On a balmy summer evening (yes, there were a few) the idea of tapas and perhaps a jug of sangria appealed. Altar Cafe in Mt Eden had recently extended their hours to include dinner, so off we went.
The sign on the wall outside the old two-storeyed villa clearly stated that tapas were on offer.
For the proprietors of Altar, we have two suggestions.
First of all, bog-standard starters or entrees are not tapas. Tapas are small, shared plates of Spanish food such as patatas bravas, albondigas, squid, small cutlets and similar offerings. Fries of any variety, vol au vents, wedges and nachos are not tapas, in my book.
Secondly, at the risk of sounding patronising, but in the interests of accuracy and professionalism, if English is not your first language or you are unsure of spellings, for heaven's sake get someone to proof-read your menu.
While the suggestion that you might like to ask your waiting staff for toady's fish of the day caused unseemly mirth at our table, it does not inspire confidence.
Of course, Altar is not the only eating establishment guilty of such glaring errors.
In the absence of anything approaching tapas status, we ordered duck liver and orange pate on house-baked brioche.
Unusually, the pate arrived already spread on toasted slices of brioche but it was perfectly pleasant and accompanied by gherkins and sliced pickled onions.
I continued the poultry theme with a main of slow-roasted duck on a kumara and coriander cake with caramelised shallots and a merlot reduction. It took a bit of getting into, as a duck leg can be awkward, but was worth the tussle, and the jus was excellent. The accompanying green beans seemed to have got lost, although they were offered as a side dish, with chorizo and olives.
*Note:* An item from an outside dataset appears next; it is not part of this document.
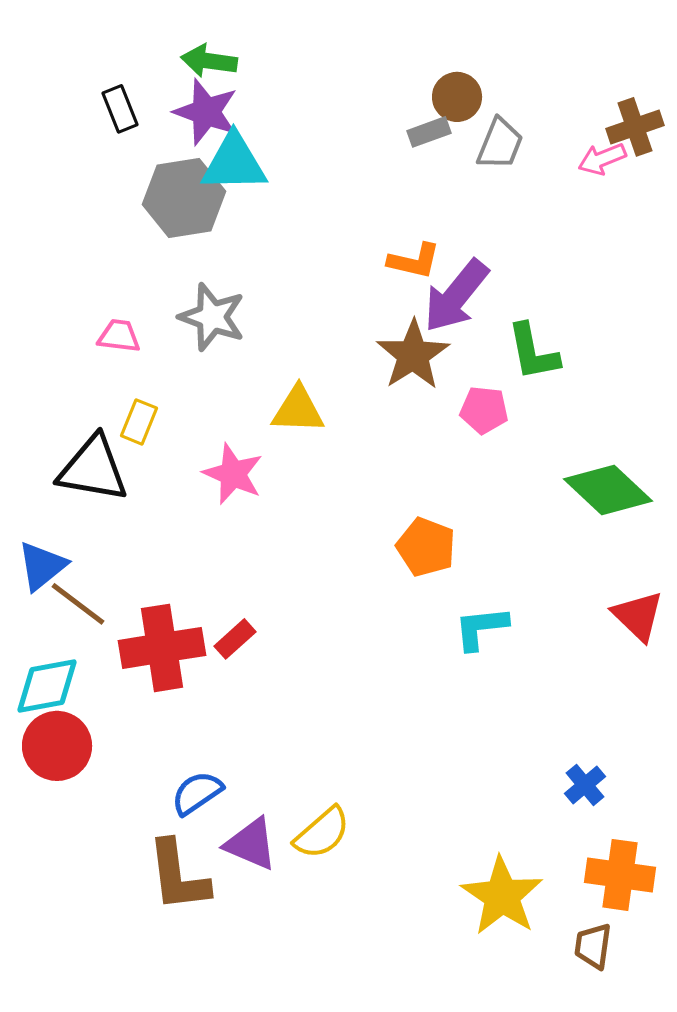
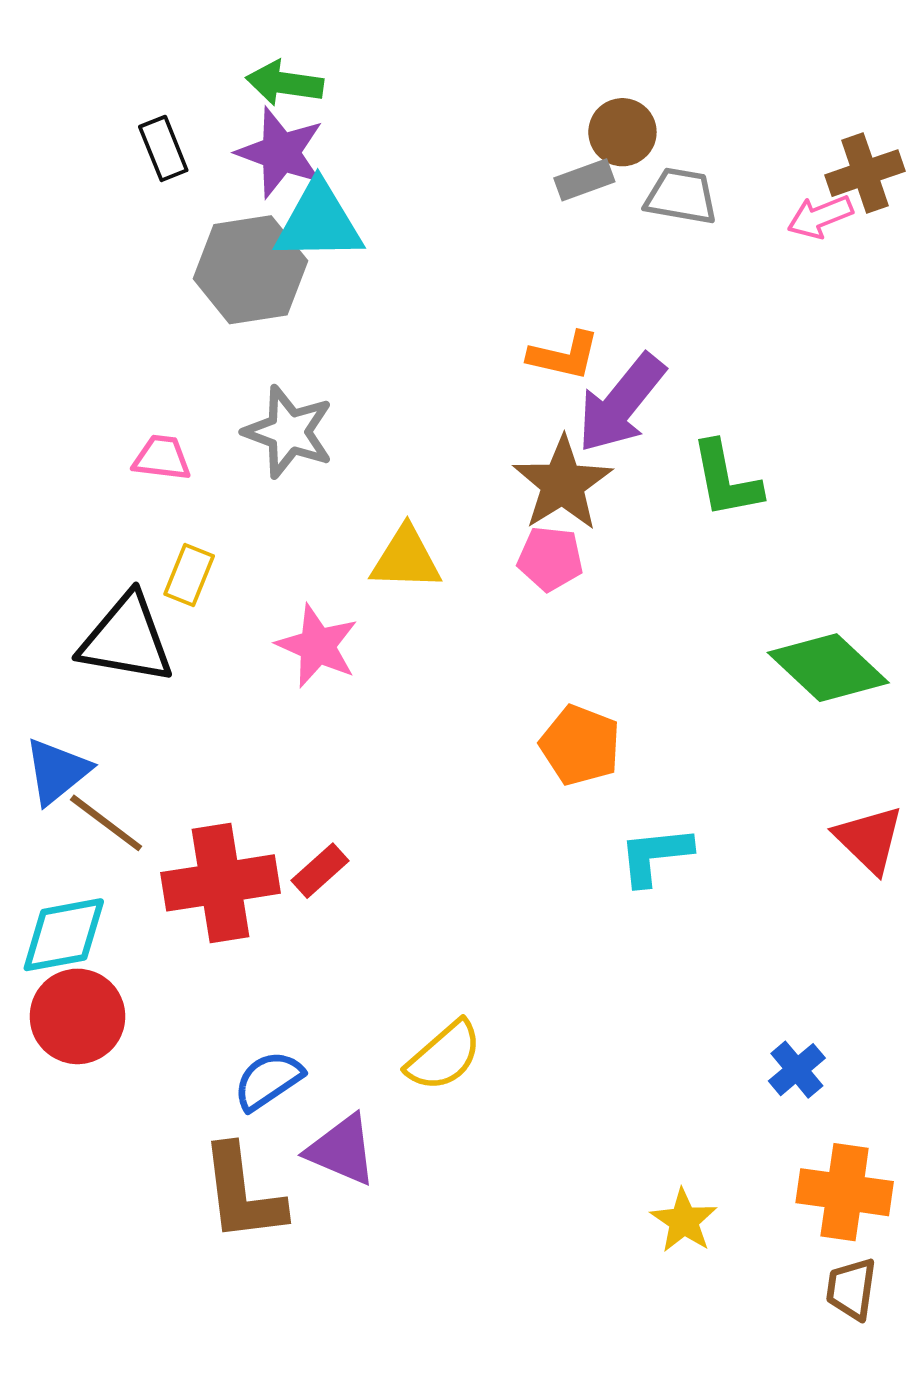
gray trapezoid: (500, 144) -> (681, 196), turned -102
pink pentagon: (484, 410) -> (550, 559), moved
yellow semicircle: (322, 833) -> (444, 1056), moved
yellow star: (502, 896) -> (684, 1221), size x0.6
brown trapezoid: (593, 946) -> (851, 1289), moved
Bill's rib-eye steak was cooked just the way he likes it, which is just beyond the point of death. The marquise potatoes and broccolini helped soak up a well-made red wine sauce.
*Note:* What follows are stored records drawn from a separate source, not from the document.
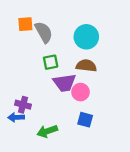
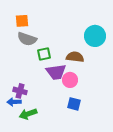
gray semicircle: (44, 32) -> (27, 39), moved, turned 138
cyan circle: (86, 37) -> (95, 36), moved
green arrow: (47, 131) -> (28, 114), moved

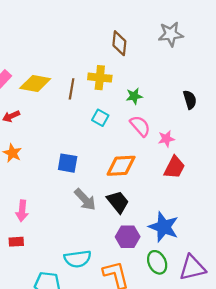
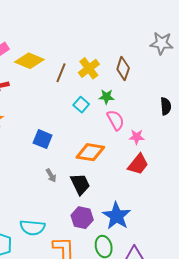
brown diamond: (119, 43) -> (123, 69), moved
yellow cross: (100, 78) -> (89, 68), turned 35
green star: (134, 96) -> (106, 97), moved
gray arrow: (85, 199) -> (51, 175), size x0.6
The rather nervous but friendly waitress, Sherry, ventured near enough to our table to ask if we'd like dessert.
We can always be tempted by a baked cheesecake, and this white chocolate and Baileys effort was commendable. And house-made.
At times too many to count, Sherry and her fellow waitress Long Xu enquired about our level of delight or otherwise, but they had to do something, poor things. Apart from a table of four and two diners in the courtyard, we were the only patrons on this Saturday night.
The old house where Altar is based is lovely, but the interior could do with some integration of decoration and imagination. The 300-year-old Spanish altar, for which the restaurant is named, is the only redeeming feature.
It's such a shame that details let the place down. In the words of many of my school reports, could try harder.
Rating out of 10
Our meal: $108.50 for a shared starter, two mains, one dessert, two beers and two glasses of wine.
Wine list: Short and to the point. My Allan Scott sauvignon blanc was of the standard one expects.
Verdict: Some extra attention to detail would make Altar much better than it currently is. Its location and the food are worthy of more.